Dai territori, Energia Elettrica, Governo, In Primo Piano, Produzione di Energia, Rinnovabili
Solare termodinamico, un’opportunità a rischio?
L’energia solare termodinamica (Concentrated Solar Power, CSP) rappresenta una tecnologia con importanti prospettive di sviluppo nel Sud Italia e nei Paesi con una forte insolazione, perché può consentire, tra l’altro, lo storage termico e quindi produrre energia elettrica anche in assenza del sole, superando l’intermittenza caratteristica di alcune fonti rinnovabili. Inoltre, tra le diverse tecnologie di CSP, vale la pena ricordare che in Italia è nata, con l’ENEA (Agenzia Nazionale per le Nuove tecnologie, l’energia e lo sviluppo economico e sostenibile), sulla spinta del Prof. Carlo Rubbia, quella denominata a Sali Fusi.

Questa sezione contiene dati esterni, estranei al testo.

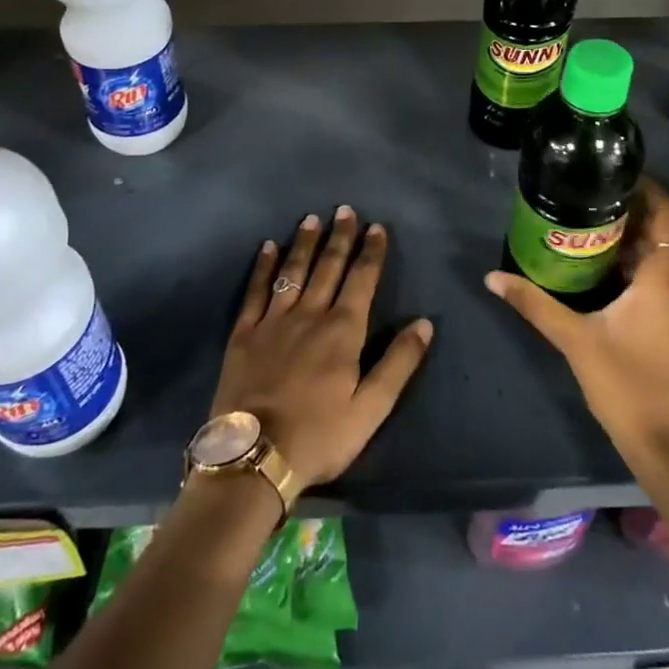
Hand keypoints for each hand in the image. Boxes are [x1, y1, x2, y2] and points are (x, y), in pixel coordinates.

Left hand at [210, 206, 434, 495]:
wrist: (254, 458)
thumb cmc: (320, 436)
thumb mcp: (371, 409)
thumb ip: (398, 363)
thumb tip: (424, 323)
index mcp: (343, 332)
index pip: (361, 280)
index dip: (371, 252)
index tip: (377, 227)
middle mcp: (309, 315)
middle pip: (328, 267)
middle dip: (340, 237)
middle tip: (345, 210)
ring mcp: (273, 322)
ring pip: (293, 272)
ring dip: (304, 243)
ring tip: (311, 219)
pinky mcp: (244, 334)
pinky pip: (255, 291)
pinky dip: (263, 267)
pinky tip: (267, 248)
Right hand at [487, 178, 668, 459]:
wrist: (665, 443)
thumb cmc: (625, 382)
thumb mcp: (574, 338)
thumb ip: (534, 303)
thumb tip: (492, 277)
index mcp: (664, 276)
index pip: (667, 212)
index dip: (645, 187)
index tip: (610, 173)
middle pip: (662, 229)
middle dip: (628, 209)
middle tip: (586, 196)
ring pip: (659, 254)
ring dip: (630, 237)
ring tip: (586, 224)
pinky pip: (657, 276)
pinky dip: (634, 262)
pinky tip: (599, 267)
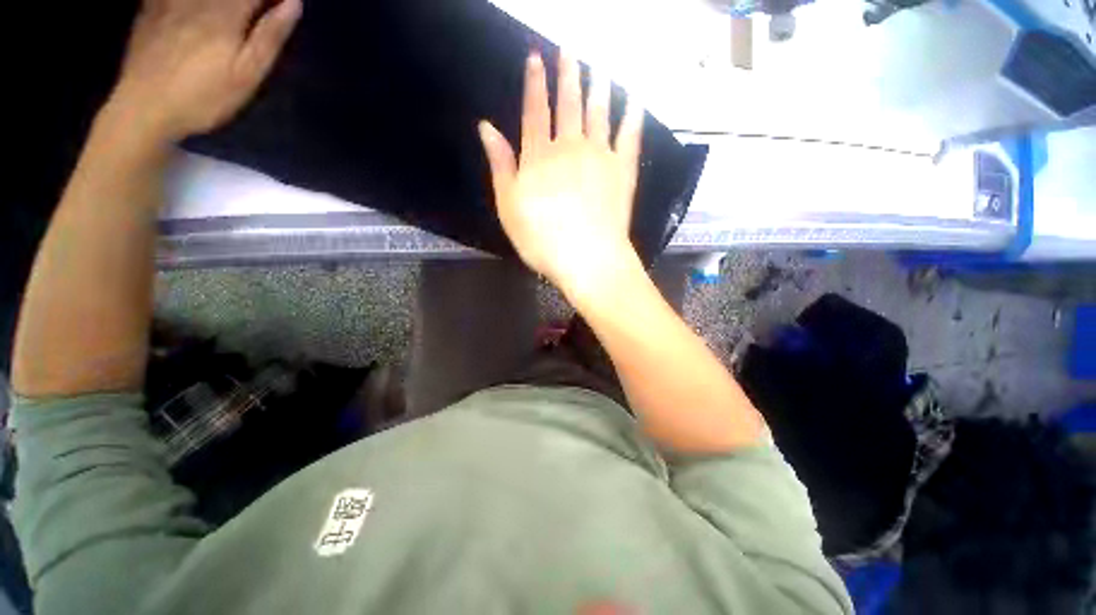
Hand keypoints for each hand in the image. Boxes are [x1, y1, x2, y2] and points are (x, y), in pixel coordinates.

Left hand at [108, 0, 301, 142]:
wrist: (144, 108)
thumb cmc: (204, 97)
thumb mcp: (247, 75)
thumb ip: (269, 37)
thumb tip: (294, 4)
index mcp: (225, 14)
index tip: (284, 5)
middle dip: (252, 0)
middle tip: (263, 12)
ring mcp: (171, 1)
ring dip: (223, 3)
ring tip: (235, 17)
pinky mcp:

In questi anni, grazie al forte impulso dato proprio da ENEA e da altri Centri e Istituti di Ricerca nazionali, è stato possibile produrre una serie di importanti innovazioni che hanno consentito al Sistema Italia di acquisire una posizione di leadership su diversi aree tecnologiche nell’ambito del CSP e di creare una vera e propria filiera nazionale.
Come previsto dal Decreto Ministeriale 23 giugno 2016 sull’incentivazione della produzione di energia da fonti rinnovabili non fotovoltaiche, a fine ottobre sono state depositate presso il GSE le domande per l’accesso ai registri (per impianti di piccole dimensioni < 5MW) per un totale di 33 MW, con un’eccedenza di 13 MW rispetto a quanto previsto dal citato Decreto per gli impianti CSP, e il 27 novembre scorso si sono chiusi i termini per l’accesso alle aste per gli impianti più grandi. Le aste hanno visto la partecipazione di un solo progetto CSP da 41 MW in Sicilia, che ha lasciato scoperti quasi 60 MW incentivabili come previsto dal Decreto.
Il risultato è stato quindi molto soddisfacente per gli impianti di piccole dimensioni, mentre si è dimostrato sotto le previsioni per quelli più grandi. La causa del mancato raggiungimento del tetto incentivabile alle aste è da ricercare soprattutto nella difficoltà data dal poco tempo a disposizione per gli investitori per fare delle due diligence adeguate su impianti dotati di una tecnologia nuova e senza uno storico nel nostro Paese. Non dimentichiamo infatti che il Decreto Ministeriale è stato emanato a fine giugno del 2016, con solamente 5 mesi per chiudere i progetti: un tempo troppo breve a disposizione delle banche per valutarli in maniera adeguata e predisporre le fidejussioni richieste dal Decreto.
Sarà importante adesso capire l’orientamento dell’Europa e del Governo per il prossimo triennio, in quanto, oltre al vantaggio di avere degli impianti solari programmabili nel nostro Paese, diventa indispensabile per la nostra filiera poter avere alcuni impianti di medie dimensioni (fino 50 MW) da poter mostrare agli investitori che seguono i progetti negli altri Paesi. In Medio Oriente, nella Penisola Arabica, in gran parte del continente africano e in Cina nei prossimi dieci anni sono infatti già programmati progetti di sviluppo di grandi e piccoli impianti solari termodinamici, con investimenti previsti dell’ordine di diversi miliardi di dollari.
Rischiare in questo ambito di essere esclusi dalle gare internazionali semplicemente perché non abbiamo alcuni impianti da mostrare, quando la tecnologia più innovativa e con minori impatti ambientali è italiana, sarebbe un vero peccato e ci sembra che il sistema industriale italiano non possa perdere questo ennesimo treno nel settore delle rinnovabili.